● ФРАГМЕНТ ДОКУМЕНТА
== == ==

Мы все, как считает Вебер, в той или иной форме, верим в надэмпирическую значимость важнейших для нас ценностных идей, в которых видим смысл нашего бытия. Это не исключает беспрестанного изменения конкретных точек зрения, придающих значение эмпирической действительности, поскольку жизнь в ее иррациональной действительности и содержащиеся в ней возможные значения неисчерпаемы. Отсюда и конкретные формы отнесения к ценности не могут быть постоянны, они подвержены вечному изменению, которое уходит в темное будущее человеческой культуры. Однако из всего этого он не делает вывода о том, что задача социальных наук и состоит в том, чтобы постоянно искать новые точки зрения и понятийные конструкции. Напротив, он со всей решительностью подчеркивает, что главная цель образования понятий и их критики состоит в том, чтобы служить (наряду с другими средствами) познанию культурного значения исторических связей.
Здесь следует привести еще одно важное с методологической точки зрения высказывание относительно того, что Вебер называет «отнесение к ценностям»: «…слова „отнесение к ценностям“, — пишет он, — являются ничем иным, как философским истолкованием того специфического научного „интереса“, который господствует при отборе и формировании объекта эмпирического исследования». Причем, по его мнению, «этот чисто логический метод не „легитимирует“ эмпирические практические оценки в эмпирическом исследовании, однако в сочетании с историческим опытом он показывает, что даже чисто эмпирическому научному исследованию направление указывают культурные, следовательно, ценностные интересы»[6].
Сам вопрос о ценностных предпочтениях Вебер не считает возможным разрешить средствами «науки». В этом плане «даже наилучшая понятийная схема „ценностей“ не отражает именно решающих фактических моментов». Он писал, что «Столкновение ценностей везде и всюду ведет не к альтернативам, а к безысходной смертельной борьбе, такой как борьба „Бога“ и „дьявола“. Здесь не может быть ни релятивизаций, ни компромиссов — конечно, по своему смыслу»1.
Как уже можно было убедиться, Вебер, хотя и считал философскую «процедуру», связанную с отнесением к ценностям, «чисто логическим методом», который можно использовать в процессе исследования культурно-исторических явлений, тем не менее, рассматривал ее лишь в качестве исходной предпосылки, определяющей процесс формирования и отбора объектов эмпирического изучения. То есть «отнесение к ценностям», хотя и представляет собой важный этап подготовки к собственно исследовательской деятельности, но все-таки это — этап лишь предварительный.
Во многих своих положениях, связанных с обоснованием специфики познания в сфере наук о культуре, М. Вебер следовал за Г. Риккертом. Однако в их позициях есть и существенные различия. Так, если Риккерт рассматривал ценности и их иерархию как нечто надисторическое, то Вебер склонен был видеть в ценностях лишь установку той или иной исторической эпохи, как свойственное эпохе направления интереса. Таким образом, Вебер низводит ценности с высот надисторического трансцендентального субъекта до нечто относительного, выражающего «интерес эпохи».

== == ==

● ЗАПИСИ
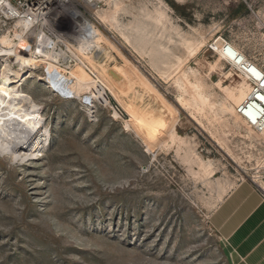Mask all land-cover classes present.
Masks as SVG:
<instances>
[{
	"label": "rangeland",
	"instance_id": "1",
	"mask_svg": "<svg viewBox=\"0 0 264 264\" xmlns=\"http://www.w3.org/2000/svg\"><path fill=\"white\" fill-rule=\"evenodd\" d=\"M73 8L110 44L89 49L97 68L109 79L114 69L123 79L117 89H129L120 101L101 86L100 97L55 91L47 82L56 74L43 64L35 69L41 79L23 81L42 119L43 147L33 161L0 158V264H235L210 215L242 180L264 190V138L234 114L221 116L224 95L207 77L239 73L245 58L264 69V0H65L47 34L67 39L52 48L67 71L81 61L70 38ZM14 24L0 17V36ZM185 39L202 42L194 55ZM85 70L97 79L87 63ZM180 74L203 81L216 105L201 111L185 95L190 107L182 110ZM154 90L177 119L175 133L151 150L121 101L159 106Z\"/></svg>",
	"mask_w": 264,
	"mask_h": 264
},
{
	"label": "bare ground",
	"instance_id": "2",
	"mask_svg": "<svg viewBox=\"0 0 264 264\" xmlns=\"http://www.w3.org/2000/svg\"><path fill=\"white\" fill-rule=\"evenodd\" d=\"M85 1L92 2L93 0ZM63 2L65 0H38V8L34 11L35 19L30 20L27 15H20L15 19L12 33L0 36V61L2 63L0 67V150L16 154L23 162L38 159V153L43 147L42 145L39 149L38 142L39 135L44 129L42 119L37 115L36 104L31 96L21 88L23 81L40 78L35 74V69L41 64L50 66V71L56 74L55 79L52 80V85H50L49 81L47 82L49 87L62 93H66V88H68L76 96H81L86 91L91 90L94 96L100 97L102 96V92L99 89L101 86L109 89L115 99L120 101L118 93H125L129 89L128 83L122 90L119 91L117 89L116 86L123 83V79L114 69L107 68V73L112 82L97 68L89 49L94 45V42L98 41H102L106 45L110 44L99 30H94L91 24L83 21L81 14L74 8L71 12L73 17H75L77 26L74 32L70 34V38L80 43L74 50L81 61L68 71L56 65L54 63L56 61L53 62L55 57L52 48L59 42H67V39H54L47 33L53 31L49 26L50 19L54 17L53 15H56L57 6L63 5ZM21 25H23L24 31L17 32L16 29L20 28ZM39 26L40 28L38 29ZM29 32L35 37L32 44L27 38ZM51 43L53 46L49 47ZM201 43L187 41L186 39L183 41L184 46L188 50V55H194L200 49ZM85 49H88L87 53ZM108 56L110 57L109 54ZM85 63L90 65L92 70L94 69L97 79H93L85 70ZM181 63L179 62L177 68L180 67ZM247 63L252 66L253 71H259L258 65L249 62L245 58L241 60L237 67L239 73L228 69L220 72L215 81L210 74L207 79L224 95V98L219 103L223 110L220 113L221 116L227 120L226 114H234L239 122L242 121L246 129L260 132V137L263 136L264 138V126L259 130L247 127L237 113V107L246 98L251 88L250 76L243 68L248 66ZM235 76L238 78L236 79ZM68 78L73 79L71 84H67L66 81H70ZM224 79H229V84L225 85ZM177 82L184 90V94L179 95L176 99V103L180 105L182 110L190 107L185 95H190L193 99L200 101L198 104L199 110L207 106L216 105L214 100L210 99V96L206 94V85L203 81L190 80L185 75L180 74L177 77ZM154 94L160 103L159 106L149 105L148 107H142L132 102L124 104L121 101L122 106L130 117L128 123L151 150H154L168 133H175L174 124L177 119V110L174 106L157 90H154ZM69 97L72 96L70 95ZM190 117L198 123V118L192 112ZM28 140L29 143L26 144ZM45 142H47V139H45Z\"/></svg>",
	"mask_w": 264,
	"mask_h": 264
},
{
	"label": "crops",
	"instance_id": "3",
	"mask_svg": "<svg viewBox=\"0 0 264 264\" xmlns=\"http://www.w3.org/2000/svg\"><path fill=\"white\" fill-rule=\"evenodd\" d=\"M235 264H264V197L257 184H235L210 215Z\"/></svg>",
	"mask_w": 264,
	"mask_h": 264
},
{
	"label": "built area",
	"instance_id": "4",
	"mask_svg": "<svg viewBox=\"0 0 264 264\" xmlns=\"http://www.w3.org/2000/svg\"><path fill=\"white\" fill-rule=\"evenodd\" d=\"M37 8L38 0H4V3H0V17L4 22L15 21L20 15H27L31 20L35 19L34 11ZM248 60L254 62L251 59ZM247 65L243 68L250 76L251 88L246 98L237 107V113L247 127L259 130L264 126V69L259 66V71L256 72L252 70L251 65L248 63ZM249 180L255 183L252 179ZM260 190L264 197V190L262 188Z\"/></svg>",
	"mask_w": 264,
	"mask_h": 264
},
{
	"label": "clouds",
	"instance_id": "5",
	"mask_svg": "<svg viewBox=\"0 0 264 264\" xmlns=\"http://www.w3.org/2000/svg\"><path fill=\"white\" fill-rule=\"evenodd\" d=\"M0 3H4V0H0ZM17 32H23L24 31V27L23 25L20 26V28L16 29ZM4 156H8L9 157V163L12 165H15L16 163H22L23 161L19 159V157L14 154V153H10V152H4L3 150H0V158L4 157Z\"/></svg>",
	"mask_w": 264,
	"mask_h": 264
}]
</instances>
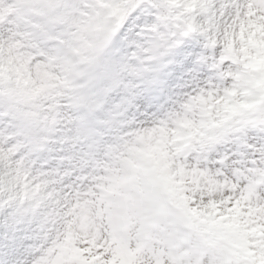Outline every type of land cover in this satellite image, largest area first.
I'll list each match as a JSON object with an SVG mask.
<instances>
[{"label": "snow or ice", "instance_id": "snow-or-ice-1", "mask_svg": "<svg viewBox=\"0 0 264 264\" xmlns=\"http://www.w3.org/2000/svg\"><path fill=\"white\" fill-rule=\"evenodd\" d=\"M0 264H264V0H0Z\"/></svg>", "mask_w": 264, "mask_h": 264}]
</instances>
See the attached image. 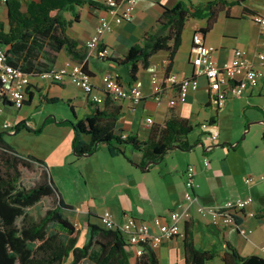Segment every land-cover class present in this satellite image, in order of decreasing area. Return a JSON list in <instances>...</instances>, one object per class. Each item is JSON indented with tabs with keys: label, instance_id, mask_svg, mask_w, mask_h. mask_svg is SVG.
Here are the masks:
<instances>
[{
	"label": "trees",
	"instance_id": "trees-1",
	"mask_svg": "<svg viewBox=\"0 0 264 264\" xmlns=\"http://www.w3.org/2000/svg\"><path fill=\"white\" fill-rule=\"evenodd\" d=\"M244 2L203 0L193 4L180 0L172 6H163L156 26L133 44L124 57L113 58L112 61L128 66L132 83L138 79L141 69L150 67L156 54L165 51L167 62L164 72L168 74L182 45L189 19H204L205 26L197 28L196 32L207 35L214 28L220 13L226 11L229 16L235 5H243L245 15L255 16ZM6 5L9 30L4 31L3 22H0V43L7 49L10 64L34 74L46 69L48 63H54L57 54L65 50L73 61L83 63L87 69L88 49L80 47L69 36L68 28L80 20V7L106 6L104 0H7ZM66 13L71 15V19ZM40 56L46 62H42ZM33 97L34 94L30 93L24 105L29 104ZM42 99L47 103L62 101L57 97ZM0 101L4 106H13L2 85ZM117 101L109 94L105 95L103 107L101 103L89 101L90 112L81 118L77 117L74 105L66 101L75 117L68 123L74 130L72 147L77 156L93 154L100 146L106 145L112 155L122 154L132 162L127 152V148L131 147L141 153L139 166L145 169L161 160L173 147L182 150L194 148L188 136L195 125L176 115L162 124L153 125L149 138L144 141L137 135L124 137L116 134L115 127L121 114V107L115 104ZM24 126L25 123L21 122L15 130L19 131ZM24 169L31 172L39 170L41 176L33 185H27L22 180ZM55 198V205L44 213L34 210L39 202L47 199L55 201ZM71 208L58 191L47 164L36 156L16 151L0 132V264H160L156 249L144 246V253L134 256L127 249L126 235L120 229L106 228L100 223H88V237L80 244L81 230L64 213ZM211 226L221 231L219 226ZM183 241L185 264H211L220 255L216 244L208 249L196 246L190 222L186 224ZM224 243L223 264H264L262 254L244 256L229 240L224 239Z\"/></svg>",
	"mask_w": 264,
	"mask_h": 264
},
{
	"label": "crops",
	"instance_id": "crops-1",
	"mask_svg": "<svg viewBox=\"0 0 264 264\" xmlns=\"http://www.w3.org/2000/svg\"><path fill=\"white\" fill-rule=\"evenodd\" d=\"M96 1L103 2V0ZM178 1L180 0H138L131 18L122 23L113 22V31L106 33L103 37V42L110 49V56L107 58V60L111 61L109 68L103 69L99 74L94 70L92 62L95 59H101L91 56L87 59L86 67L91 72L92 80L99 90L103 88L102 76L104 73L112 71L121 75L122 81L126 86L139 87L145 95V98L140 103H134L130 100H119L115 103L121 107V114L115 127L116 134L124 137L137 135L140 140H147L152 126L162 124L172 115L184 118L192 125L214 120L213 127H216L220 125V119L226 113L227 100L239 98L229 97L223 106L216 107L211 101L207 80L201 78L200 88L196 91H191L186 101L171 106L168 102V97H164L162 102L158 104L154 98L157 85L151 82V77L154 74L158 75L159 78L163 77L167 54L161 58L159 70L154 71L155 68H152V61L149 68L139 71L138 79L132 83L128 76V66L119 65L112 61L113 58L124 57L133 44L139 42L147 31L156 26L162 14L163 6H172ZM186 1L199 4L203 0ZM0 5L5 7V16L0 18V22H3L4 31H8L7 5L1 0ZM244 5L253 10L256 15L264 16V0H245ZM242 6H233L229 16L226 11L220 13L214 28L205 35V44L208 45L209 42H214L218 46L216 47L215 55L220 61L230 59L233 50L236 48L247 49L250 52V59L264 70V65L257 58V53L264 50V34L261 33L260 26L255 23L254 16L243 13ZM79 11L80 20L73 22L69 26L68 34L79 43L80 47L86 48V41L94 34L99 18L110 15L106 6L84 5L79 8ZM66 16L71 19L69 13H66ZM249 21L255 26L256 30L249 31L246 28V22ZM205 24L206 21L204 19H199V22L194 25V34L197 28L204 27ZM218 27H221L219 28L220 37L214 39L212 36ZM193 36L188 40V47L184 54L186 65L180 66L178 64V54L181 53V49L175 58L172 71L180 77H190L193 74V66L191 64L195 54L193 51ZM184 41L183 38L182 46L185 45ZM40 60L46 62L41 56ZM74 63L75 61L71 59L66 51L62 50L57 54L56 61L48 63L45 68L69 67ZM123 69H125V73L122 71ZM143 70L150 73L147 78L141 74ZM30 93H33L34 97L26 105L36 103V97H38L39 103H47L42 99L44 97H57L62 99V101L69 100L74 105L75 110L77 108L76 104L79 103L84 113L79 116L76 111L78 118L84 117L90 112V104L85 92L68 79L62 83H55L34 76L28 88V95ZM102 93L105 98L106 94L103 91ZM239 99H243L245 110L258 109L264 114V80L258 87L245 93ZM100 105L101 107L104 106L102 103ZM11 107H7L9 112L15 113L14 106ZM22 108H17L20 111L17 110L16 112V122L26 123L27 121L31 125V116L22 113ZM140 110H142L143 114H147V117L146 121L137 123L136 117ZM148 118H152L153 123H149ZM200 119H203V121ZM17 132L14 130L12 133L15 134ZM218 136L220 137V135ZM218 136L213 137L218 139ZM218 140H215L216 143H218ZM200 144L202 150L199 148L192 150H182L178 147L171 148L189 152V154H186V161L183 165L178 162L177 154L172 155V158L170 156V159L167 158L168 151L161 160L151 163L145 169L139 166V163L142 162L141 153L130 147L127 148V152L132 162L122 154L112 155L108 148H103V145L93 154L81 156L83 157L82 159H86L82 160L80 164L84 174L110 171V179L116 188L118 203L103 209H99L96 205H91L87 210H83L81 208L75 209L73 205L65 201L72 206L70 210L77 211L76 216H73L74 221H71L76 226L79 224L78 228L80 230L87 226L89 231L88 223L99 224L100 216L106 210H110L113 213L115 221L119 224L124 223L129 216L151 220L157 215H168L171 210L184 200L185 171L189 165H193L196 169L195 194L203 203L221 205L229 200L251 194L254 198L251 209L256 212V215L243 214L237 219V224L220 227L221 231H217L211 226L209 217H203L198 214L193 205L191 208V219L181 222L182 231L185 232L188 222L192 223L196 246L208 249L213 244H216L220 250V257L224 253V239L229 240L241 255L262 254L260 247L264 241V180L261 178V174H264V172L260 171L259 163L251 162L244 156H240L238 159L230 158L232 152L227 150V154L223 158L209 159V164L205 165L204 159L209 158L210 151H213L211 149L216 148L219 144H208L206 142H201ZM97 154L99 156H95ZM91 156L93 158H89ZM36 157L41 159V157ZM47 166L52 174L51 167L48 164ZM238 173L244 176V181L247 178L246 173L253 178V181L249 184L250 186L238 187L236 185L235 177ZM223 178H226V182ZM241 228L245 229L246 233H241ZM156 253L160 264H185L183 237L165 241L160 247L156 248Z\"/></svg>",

== == ==

● ОПИСАНИЕ ЗАДАНИЯ
Определите, согласуются ли с фрагментом о Вебере утверждения (a) «Вебер считал, что вопрос о ценностных предпочтениях можно разрешить средствами науки», (b) «Риккерт рассматривал ценности и их иерархию как нечто надисторическое» и (c) «Отнесение к ценностям Вебер считал лишь предварительным этапом исследования». На каждое ответьте «да» или «нет», приведя точную цитату из фрагмента, которая это решает.

● РЕШЕНИЕ ЗАДАНИЯ
(a) Нет: «Сам вопрос о ценностных предпочтениях Вебер не считает возможным разрешить средствами „науки“».
(b) Да: «Риккерт рассматривал ценности и их иерархию как нечто надисторическое».
(c) Да: «но все-таки это — этап лишь предварительный».